ROSE: Moving beyond adversity
Published 9:00 am Saturday, February 1, 2020
When Africans were packed like sardines in the hull of that slave ship and for 43 days were brought across the icy waters of the Atlantic, many of them jumped over the side, fearing slavery in the new world. The others were then enslaved, forced to pick cotton in Georgia, Alabama and Mississippi, and lay out the orange groves of Florida without compensation, and we moved beyond that.
In 1857, in the Dred Scott decision, the Supreme Court, at the direction of Chief Justice Roger Taney, decided that no black man had any rights that any white man was bound to respect, and we moved beyond that.
In the Homer vs. Plessy decision of 1895, the Supreme Court ruled that segregation was the law of the land, and we moved beyond that.
In 1875, the Ku Klux Klan was born in Pulaski, Tenn. They roamed through the black communities, lynching our men at will, and raping our women at whim, and we moved beyond that.
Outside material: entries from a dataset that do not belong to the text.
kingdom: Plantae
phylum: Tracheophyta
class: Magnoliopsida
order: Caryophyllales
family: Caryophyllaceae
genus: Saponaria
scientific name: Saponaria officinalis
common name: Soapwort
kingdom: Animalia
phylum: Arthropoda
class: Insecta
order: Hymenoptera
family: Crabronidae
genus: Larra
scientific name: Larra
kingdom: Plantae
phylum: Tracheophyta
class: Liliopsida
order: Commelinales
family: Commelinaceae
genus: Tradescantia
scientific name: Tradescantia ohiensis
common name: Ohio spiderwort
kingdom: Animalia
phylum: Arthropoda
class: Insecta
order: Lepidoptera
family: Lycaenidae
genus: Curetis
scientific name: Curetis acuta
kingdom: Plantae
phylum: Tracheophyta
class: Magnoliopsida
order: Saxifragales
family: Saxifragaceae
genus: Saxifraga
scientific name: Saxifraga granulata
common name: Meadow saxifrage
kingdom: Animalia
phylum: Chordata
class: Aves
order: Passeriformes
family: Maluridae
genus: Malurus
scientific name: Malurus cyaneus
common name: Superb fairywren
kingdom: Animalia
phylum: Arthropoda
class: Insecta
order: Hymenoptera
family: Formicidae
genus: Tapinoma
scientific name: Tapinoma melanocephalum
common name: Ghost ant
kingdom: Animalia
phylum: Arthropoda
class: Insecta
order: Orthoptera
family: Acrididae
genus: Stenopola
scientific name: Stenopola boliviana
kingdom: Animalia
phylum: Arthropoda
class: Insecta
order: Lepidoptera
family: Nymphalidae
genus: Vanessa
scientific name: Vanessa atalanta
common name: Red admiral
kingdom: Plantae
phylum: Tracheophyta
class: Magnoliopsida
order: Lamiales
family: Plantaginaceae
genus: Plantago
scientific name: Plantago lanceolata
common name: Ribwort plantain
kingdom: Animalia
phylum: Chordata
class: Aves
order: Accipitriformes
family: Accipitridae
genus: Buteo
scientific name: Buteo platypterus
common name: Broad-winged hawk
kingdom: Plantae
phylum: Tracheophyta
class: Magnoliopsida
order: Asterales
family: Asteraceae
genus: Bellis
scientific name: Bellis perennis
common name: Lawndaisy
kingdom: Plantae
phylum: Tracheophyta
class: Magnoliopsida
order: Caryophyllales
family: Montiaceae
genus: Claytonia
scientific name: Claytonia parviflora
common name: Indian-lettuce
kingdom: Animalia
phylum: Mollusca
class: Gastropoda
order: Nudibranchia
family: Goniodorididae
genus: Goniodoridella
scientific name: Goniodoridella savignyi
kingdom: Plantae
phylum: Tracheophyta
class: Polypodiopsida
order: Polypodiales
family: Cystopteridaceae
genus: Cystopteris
Rosa Parks sat down on a bus seat on Dec. 1, 1955, in Montgomery, Ala., and refused to give up her seat to a white man, and a bus boycott was called, and for more than 381 days, at the direction of Dr. Martin Luther King Jr. blacks walked, refusing to ride the city buses, and we moved beyond that.
In the 1960s, blacks sat at a lunch counter in Greensboro N.C., and although they sat down, they were really standing up for the best in America, and for Democracy which was dug deep by the founding fathers, and we moved beyond that.
Then there was Birmingham, Ala., Albany Ga., and Selma, Ala. They called it bloody Sunday, and state troopers on horseback trampled innocent marchers, on their way 50 miles to Montgomery, Ala.’s capital. It was there that Dr. King told America and the world that we were tired, but we would not stop marching and praying until we got our citizenship rights. And we moved beyond that.
In 1995, I moved to Valdosta, Ga., with my new wife. My first wife died in 1987, and shortly thereafter, the phone rang. It was Alma Williams, and she asked me to attend a meeting to talk about the death of Willie James Williams, who had been found lying in his own vomit in the Lowndes County Jail.
Mr. Williams’ daughter was also in the meeting, looked at me and said, “They said you could help us.” And I said, “But I just moved here,” and with tears in her eyes, she continued, “but they said you could help us.” After telling them what my skills were, we moved beyond that.
We met the following Sunday night at the Church at Pine Hill, and the following Saturday some 1,500 of us marched to the Lowndes County Jail, and I shared my thoughts with the crowd and we met at my church again. The next night we met at St. James Baptist Church.
I was asked again to be the leader, and I said, “There are three things that you need to know about me before you do this.”
1) I don’t mess with the money. 2) I don’t snitch, and if I catch you doing it, I’m going to tell it, and 3) I am not afraid of white people, and we moved beyond that.
Floyd Rose is senior servant at Serenity Church.